Exercise description ▸
Your response should match the records line for line.

◇ ◇ ◇ ◇ ◇

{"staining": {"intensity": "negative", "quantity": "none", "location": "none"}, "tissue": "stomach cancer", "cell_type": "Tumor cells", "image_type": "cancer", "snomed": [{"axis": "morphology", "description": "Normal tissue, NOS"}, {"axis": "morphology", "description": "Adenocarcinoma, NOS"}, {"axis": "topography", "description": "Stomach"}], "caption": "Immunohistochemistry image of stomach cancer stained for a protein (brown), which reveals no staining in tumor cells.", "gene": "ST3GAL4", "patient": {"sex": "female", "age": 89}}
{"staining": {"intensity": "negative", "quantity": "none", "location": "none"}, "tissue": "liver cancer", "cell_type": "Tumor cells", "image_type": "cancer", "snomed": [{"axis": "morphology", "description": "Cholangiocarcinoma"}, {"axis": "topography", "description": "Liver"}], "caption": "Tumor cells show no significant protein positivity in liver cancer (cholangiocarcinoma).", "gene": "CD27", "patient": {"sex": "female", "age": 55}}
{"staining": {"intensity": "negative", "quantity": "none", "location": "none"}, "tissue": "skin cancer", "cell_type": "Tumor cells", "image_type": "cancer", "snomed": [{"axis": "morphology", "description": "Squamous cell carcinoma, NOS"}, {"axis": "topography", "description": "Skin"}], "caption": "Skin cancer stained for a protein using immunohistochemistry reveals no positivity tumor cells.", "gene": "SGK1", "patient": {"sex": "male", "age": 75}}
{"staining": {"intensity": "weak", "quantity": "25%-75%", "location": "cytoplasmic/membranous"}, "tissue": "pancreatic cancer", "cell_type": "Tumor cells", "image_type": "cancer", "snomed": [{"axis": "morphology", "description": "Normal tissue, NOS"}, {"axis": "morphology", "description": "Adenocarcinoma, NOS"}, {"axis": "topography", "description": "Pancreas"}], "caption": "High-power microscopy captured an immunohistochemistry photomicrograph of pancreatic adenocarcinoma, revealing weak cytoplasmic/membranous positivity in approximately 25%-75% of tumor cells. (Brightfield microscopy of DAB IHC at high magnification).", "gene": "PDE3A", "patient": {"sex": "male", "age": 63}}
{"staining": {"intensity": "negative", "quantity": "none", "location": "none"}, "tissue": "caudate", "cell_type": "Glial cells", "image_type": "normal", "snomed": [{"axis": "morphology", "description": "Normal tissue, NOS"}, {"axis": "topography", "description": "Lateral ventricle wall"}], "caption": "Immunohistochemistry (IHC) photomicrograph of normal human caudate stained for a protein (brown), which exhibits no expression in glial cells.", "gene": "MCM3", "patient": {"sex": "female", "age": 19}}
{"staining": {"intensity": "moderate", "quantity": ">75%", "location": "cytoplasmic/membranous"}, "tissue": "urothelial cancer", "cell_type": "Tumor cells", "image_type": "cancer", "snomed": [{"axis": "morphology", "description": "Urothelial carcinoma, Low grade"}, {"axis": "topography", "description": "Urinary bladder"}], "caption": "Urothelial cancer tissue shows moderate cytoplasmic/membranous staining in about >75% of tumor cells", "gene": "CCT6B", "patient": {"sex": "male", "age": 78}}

◇ ◇ ◇ ◇ ◇

Result of this task ▸
{"staining": {"intensity": "negative", "quantity": "none", "location": "none"}, "tissue": "stomach cancer", "cell_type": "Tumor cells", "image_type": "cancer", "snomed": [{"axis": "morphology", "description": "Normal tissue, NOS"}, {"axis": "morphology", "description": "Adenocarcinoma, NOS"}, {"axis": "topography", "description": "Stomach"}], "caption": "Immunohistochemistry image of stomach cancer stained for a protein (brown), which reveals no staining in tumor cells.", "gene": "ST3GAL4", "patient": {"sex": "female", "age": 89}}
{"staining": {"intensity": "negative", "quantity": "none", "location": "none"}, "tissue": "liver cancer", "cell_type": "Tumor cells", "image_type": "cancer", "snomed": [{"axis": "morphology", "description": "Cholangiocarcinoma"}, {"axis": "topography", "description": "Liver"}], "caption": "Tumor cells show no significant protein positivity in liver cancer (cholangiocarcinoma).", "gene": "CD27", "patient": {"sex": "female", "age": 55}}
{"staining": {"intensity": "negative", "quantity": "none", "location": "none"}, "tissue": "skin cancer", "cell_type": "Tumor cells", "image_type": "cancer", "snomed": [{"axis": "morphology", "description": "Squamous cell carcinoma, NOS"}, {"axis": "topography", "description": "Skin"}], "caption": "Skin cancer stained for a protein using immunohistochemistry reveals no positivity tumor cells.", "gene": "SGK1", "patient": {"sex": "male", "age": 75}}
{"staining": {"intensity": "weak", "quantity": "25%-75%", "location": "cytoplasmic/membranous"}, "tissue": "pancreatic cancer", "cell_type": "Tumor cells", "image_type": "cancer", "snomed": [{"axis": "morphology", "description": "Normal tissue, NOS"}, {"axis": "morphology", "description": "Adenocarcinoma, NOS"}, {"axis": "topography", "description": "Pancreas"}], "caption": "High-power microscopy captured an immunohistochemistry photomicrograph of pancreatic adenocarcinoma, revealing weak cytoplasmic/membranous positivity in approximately 25%-75% of tumor cells. (Brightfield microscopy of DAB IHC at high magnification).", "gene": "PDE3A", "patient": {"sex": "male", "age": 63}}
{"staining": {"intensity": "negative", "quantity": "none", "location": "none"}, "tissue": "caudate", "cell_type": "Glial cells", "image_type": "normal", "snomed": [{"axis": "morphology", "description": "Normal tissue, NOS"}, {"axis": "topography", "description": "Lateral ventricle wall"}], "caption": "Immunohistochemistry (IHC) photomicrograph of normal human caudate stained for a protein (brown), which exhibits no expression in glial cells.", "gene": "MCM3", "patient": {"sex": "female", "age": 19}}
{"staining": {"intensity": "moderate", "quantity": ">75%", "location": "cytoplasmic/membranous"}, "tissue": "urothelial cancer", "cell_type": "Tumor cells", "image_type": "cancer", "snomed": [{"axis": "morphology", "description": "Urothelial carcinoma, Low grade"}, {"axis": "topography", "description": "Urinary bladder"}], "caption": "Urothelial cancer tissue shows moderate cytoplasmic/membranous staining in about >75% of tumor cells", "gene": "CCT6B", "patient": {"sex": "male", "age": 78}}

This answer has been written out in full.